Cisco's challenge will be to exploit its strong lead in enterprise data networking by proving it can provide the equipment that allows Ilecs to offer their customers services such as secure virtual private networks, storage networking and IP telephony.

But analysts have few illusions about the speed at which Cisco can crack the Ilecs. Mr Baylock does not see a "magic bullet" - a proprietary technology that will enable Cisco to leap ahead of more entrenched rivals in the carrier market. "They are going to do better [with Ilecs] over the next five years but they are not going to deliver a knock-out punch in this market," he says.

Cisco may see 30 per cent growth again - but such challenges mean it could come later rather than sooner.



To: Stock Farmer who wrote (57658)2/19/2002 8:26:08 AM
From: JakeStraw  Read Replies (1) | Respond to of 77400
 
7:33AM Cisco ties to Sequoia highlighted in NY Post (CSCO): NY Post article comparing Cisco's relationship with Sequoia Capital to Enron's off-the-books partnerships is getting some play on trading floors this morning. Article discusses an apparent conflict of interest by Donald Valentine, a player at Sequoia Capital who was also vice chairman of Cisco's board.
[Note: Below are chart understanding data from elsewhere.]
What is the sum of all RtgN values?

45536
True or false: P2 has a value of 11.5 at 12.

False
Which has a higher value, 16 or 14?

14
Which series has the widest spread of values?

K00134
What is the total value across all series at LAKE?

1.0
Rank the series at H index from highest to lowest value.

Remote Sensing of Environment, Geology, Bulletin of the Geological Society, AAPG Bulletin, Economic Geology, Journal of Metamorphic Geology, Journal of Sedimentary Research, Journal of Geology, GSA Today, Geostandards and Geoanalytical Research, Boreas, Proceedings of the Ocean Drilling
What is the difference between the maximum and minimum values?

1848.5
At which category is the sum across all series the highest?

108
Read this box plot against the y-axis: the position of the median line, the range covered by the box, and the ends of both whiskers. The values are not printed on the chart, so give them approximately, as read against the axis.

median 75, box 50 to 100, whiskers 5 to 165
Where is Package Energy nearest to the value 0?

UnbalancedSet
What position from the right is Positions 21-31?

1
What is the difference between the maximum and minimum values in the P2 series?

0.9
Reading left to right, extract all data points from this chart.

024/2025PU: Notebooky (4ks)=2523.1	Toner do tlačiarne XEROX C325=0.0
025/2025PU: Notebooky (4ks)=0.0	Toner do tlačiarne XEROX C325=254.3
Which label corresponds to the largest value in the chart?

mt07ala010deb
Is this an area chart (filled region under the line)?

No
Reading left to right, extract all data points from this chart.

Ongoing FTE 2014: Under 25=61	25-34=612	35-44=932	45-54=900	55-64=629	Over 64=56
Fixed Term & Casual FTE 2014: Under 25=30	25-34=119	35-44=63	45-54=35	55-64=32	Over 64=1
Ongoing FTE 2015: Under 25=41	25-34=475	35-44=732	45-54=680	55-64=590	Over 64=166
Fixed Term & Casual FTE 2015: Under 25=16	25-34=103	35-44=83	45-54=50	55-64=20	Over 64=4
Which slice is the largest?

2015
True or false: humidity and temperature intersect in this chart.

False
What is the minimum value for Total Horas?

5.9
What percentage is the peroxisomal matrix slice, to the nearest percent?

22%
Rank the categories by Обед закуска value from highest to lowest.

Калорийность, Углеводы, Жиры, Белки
According to the NY Post, between 1997 and 2000, Cisco's executives put together more than 60 major mergers and acquisitions, many of which appear to have been funneled through various partnership funds set up by Sequoia. Article also reports that CEO John Chambers was an investor in one of the Sequoia partnerships that held stakes in companies eventually acquired by Cisco. Story claims that upon questioning Cisco officials now assert that Chambers held a position in a Sequoia partnership that differs from the one Cisco disclosed in SEC filings, and that the number of shares held by Chambers also differed from what company disclosed in the filings. finance.yahoo.com



To: Stock Farmer who wrote (57658)2/19/2002 12:58:10 PM
From: RetiredNow  Respond to of 77400
 
I don't know. I think this quarter that just ended and moving forward we'll know exactly for sure how much cash Cisco can generate without it's cash contribution from stock options exercise. BTW, I'm glad you pointed out the payment to Cisco on exercise of the options. I'd completely forgotten about that. That does indeed boost the effect up a bit.

My guess is that you will be surprised at how much cash Cisco really can generate without all the shenanigans. Fundamentally, I still think the business is powerful and sound. It's just that they did water the stock quite a bit and stuffed the company and employee coffers full of shareholder cash. Now let's see what the company can do with it's share of that cash.